#### Ejercicio breve a
¿Qué personas se mencionan por su nombre en el texto sobre bebidas? Enuméralas todas.

#### Fragmento seleccionado
Fecha:
23/08/2014
Horripilante pesadilla después de una tórrida noche de copas. Me despertó el desgarrado aullido de terror que yo mismo había lanzado en el sueño. No recuerdo exactamente de qué iba -afortunadamente casi todo se esfumó en el microsegundo del despertar-, pero sí que me encontraba en un pub veraniego de horterez indescriptible, que un muñón sanguinolento ocupaba el lugar en el que había estado mi antebrazo izquierdo y que, algo más lejos, alguien con un aire a Francisco Marhuenda y ataviado con muceta de académico de la Historia, me sonreía con los dientes ensangrentados (entonces grité). Aunque, al contrario que los novelistas, uno nunca es responsable de los personajes de sus sueños, comprenderán que, después de semejante espanto, haya decidido cambiar radicalmente mis hábitos en lo que se refiere a la ingesta de alcohol. Y lo cierto es que llevo bastante tiempo buscando la bebida ideal, que, como decía Barthes, debería de ser rica en metonimias de toda clase. Mientras la encuentro me refugio en consejos de grandes bebedores: por ejemplo, en los que da el genial borrachuzo Kingsley Amis en ese libro imprescindible -y casi de cabecera para los aficionados al bebercio- que es Sobrebeber (Malpaso), donde recomienda para las resacas, más que el astringente y complejo bloody Mary, la mezcla de whisky y jengibre seco. Por lo demás, coincido con el autor de Lucky Jim (1954), unas de las mejores "novelas de campus" del siglo XX, en que el mejor cóctel del mundo es el dry martini (Mencken decía que era la única creación americana tan perfecta como el soneto), pero discrepo en su apreciación de la sangría, -esa antigua pócima española- que te permite beber la que quieras sin acabar desplomándote": los pedos de sangría pueden ser terribles, sobre todo porque uno no llega a controlarlos nunca. Hablando de pócimas alcohólicas, leo que Acantilado publicará en octubre La filosofía del vino, del húngaro Béla Hamvas (1897-1968), bibliotecario y pensador "metafísico" (en el sentido que dan al término los esotéricos seguidores de René Guénon), considerada por los buenos bebedores no solo una lectura esencial, sino una apología dionisiaca de los buenos momentos de la existencia. Pienso que, después de todo, quizás sea el vino la bebida que contiene todas las metonimias.

#### Datos en bruto
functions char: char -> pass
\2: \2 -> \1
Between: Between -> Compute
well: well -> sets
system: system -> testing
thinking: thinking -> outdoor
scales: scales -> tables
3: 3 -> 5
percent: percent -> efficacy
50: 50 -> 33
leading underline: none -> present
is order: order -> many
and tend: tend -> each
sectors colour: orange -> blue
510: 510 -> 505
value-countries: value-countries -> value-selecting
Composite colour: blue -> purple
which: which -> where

#### Ejercicio breve b
¿Puedes entregar todas las líneas del listado como una lista JSON de cadenas, una cadena por línea y sin incluir líneas en blanco?

#### Solución a
Francisco Marhuenda, Barthes, Kingsley Amis, Mencken, Béla Hamvas, René Guénon

#### Solución b
[
  "functions char: char -> pass",
  "\\2: \\2 -> \\1",
  "Between: Between -> Compute",
  "well: well -> sets",
  "system: system -> testing",
  "thinking: thinking -> outdoor",
  "scales: scales -> tables",
  "3: 3 -> 5",
  "percent: percent -> efficacy",
  "50: 50 -> 33",
  "leading underline: none -> present",
  "is order: order -> many",
  "and tend: tend -> each",
  "sectors colour: orange -> blue",
  "510: 510 -> 505",
  "value-countries: value-countries -> value-selecting",
  "Composite colour: blue -> purple",
  "which: which -> where"
]